プライベートでも洋服好きで有名な俳優の光石研さんが、東京の古着屋さんを巡り、試着し、何を買うか悩み、熟考の末に1着あるいは試着したもの全てを買う。ただ彼が心のうちではしゃぎ、物欲に翻弄される姿を映し、観終わることにはなんだか自分までいい買い物をしたような気持ちを味わえる。それが「光石研の東京古着日和」だ。

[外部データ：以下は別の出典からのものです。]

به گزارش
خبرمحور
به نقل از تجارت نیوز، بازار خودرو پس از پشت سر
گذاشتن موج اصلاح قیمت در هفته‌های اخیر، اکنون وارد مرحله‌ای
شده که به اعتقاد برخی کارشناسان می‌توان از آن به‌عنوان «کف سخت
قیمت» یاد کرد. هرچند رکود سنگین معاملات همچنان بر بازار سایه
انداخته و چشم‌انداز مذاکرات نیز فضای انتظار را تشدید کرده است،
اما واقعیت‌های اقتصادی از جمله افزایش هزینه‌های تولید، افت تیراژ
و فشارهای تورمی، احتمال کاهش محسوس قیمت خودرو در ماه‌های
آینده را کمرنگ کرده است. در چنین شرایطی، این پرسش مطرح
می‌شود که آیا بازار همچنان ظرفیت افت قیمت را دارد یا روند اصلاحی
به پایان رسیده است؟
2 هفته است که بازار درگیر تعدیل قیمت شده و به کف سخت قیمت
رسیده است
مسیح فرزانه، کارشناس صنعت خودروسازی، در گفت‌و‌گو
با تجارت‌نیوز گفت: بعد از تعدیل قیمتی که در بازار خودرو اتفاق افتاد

各話で登場する古着屋さんはどのお店も特色や個性がはっきりしているため、毎回違ったテイストの洋服が見られる。自分が知っているブランドのものが映れば光石さんと一緒に盛り上がり、たとえ知らないものでもナレーション、テロップ、店員さんとの会話等で解説で魅力を知ることができる。僕は洋服に詳しいわけではないので、実際に古着屋さんで買い物する時も店員さんにその洋服の素材や、ディテール、歴史について教えてもらうことが多々ある。そういった優しい古着屋さんで買った服は着る度にその時のことを思い出して幸せな気持ちになるし、そういった思いも込みで服へ愛着が湧く。このドラマのディープなことをやっているのに初心者も置いていかない丁寧さは、そういった上質な接客のようなものを表しているように思う。

光石さんは一通り試着を済ますと、一旦店を出て食事やお茶に行く。そこで一休みして気持ちを整理するのだが、そこで登場するお店も素敵なのだ。そういった箸休めにもこだわり、自由に行ったり来たりする様はまるで雑誌のようで、この番組の制作に携わっているpenの本領といったところだろうか。そして勢いに任せず、本当に自分に必要なものを考えて買っている光石さんの姿は、僕たちにあるべき買い物の形を教えてくれているようで、とても心地いい。

服を買った後、光石さんは必ずその服を着て帰る。スキップなんかして、子どものようだ。振り返り満面の笑みでカメラに映る光石さん。軽快なエンディングが流れ出す。僕の心もすっかりごきげんだ。